Regular follow-ups are essential for the early detection of signs suggestive of lymphoma. During each follow-up visit, a clinical examination of the neck should be conducted to check for signs of lymphadenopathy, and the parotid gland should be examined for changes in size and asymmetry. Additionally, associated symptoms, such as recurrent fever, persistent fatigue, unexplained weight loss, and night sweats, must also be assessed. If there is clinical suspicion of malignancy, a repeat MRI followed by fine needle aspiration cytology (FNAC) should be performed.25

 

Conclusion

SS can manifest with a spectrum of ENT symptoms. These may encompass the typical signs, such as dryness and discomfort in the mouth and eyes. Furthermore, SS can impact the throat, leading to symptoms like hoarseness, difficulty swallowing, and a sensation of a lump in the throat.
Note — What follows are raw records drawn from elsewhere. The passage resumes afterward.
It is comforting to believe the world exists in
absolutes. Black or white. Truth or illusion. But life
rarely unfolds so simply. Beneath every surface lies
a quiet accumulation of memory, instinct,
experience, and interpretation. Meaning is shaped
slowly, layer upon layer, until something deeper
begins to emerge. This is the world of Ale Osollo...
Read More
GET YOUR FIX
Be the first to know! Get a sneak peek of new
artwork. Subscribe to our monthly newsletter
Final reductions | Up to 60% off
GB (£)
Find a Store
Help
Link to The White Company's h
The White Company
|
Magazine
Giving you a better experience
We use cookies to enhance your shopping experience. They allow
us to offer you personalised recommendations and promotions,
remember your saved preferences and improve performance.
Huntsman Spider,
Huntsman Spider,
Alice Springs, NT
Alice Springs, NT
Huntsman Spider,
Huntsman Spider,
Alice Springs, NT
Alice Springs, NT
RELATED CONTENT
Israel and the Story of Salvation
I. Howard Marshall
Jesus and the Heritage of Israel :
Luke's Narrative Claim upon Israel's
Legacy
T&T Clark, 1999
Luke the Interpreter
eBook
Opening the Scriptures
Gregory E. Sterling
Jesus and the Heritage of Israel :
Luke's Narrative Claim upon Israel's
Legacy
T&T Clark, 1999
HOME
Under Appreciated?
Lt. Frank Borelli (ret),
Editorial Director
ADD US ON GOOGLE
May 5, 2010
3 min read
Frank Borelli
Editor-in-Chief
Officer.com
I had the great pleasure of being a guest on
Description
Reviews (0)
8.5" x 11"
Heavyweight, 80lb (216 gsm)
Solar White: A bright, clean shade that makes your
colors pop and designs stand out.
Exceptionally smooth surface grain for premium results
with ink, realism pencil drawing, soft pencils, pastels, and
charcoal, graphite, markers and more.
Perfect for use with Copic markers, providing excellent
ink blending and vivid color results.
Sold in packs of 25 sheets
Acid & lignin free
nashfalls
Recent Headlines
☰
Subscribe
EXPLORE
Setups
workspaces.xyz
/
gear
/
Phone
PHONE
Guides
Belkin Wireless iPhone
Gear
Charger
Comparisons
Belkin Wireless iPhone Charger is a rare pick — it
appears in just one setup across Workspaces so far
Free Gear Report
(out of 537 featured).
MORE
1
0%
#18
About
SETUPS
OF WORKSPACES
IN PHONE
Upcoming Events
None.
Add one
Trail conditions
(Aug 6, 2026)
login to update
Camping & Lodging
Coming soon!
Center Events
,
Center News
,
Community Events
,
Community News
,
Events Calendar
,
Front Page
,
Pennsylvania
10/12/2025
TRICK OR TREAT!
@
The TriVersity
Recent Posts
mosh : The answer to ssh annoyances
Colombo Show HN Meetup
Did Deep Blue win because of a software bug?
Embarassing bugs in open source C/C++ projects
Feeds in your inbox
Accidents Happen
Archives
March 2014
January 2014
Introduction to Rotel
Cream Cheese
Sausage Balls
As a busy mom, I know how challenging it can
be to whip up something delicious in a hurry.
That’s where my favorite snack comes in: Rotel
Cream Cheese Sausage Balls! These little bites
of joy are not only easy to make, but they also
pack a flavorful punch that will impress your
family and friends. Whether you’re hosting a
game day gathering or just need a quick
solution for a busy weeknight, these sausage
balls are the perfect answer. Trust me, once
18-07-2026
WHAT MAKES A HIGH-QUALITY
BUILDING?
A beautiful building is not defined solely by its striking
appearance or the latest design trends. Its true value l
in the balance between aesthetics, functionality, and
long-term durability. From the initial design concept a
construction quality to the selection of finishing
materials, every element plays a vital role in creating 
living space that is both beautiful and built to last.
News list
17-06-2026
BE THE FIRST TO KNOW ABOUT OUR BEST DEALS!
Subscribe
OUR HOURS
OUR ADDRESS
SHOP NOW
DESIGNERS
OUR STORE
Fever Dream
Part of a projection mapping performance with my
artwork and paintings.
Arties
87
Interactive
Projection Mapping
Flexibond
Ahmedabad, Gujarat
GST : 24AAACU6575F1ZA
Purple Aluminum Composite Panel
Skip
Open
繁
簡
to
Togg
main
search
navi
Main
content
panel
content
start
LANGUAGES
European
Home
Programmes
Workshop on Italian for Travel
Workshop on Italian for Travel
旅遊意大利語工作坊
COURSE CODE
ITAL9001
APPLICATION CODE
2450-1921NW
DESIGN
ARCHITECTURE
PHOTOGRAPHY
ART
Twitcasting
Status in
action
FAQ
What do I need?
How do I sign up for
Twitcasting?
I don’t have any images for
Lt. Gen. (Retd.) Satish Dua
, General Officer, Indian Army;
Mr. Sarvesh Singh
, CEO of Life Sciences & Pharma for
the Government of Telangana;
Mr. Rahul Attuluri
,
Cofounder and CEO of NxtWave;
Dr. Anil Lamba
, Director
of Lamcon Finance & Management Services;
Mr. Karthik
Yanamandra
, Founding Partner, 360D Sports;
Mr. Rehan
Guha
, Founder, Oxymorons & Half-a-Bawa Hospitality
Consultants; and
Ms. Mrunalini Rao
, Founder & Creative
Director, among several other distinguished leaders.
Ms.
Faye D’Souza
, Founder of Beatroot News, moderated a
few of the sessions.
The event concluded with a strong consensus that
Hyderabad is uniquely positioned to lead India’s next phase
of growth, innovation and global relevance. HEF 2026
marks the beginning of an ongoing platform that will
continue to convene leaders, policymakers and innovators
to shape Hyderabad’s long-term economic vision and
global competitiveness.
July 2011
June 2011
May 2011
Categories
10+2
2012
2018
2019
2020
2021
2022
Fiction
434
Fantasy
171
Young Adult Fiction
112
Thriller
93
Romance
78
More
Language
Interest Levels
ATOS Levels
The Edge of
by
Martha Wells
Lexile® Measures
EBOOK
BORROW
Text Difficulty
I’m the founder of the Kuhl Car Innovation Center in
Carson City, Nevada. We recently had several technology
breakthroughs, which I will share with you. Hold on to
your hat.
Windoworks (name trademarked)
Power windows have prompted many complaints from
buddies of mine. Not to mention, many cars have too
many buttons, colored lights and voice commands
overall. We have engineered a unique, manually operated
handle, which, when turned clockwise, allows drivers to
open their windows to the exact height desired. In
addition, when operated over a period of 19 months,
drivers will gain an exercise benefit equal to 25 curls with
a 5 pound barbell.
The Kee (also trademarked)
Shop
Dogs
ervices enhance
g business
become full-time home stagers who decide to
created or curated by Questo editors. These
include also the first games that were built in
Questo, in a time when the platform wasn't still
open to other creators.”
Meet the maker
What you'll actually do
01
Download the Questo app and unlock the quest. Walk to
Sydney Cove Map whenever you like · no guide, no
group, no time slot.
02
Additionally, it can affect the nose and ears, potentially causing congestion, dry nasal passages, and recurrent ear infections. Dysphagia, and pharyngeal, esophageal, and gastroesophageal reflux disease (GERD) symptoms are more prevalent in primary SS patients compared to controls, with no significant association between dysphagia and dysmotility. This underscores the importance of comprehensive care and monitoring for individuals living with SS to address the wide array of ENT manifestations and associated complications.

 

Competing interests

The authors declared no potential conflicts of interest with respect to the research, authorship, and/or publication of this article.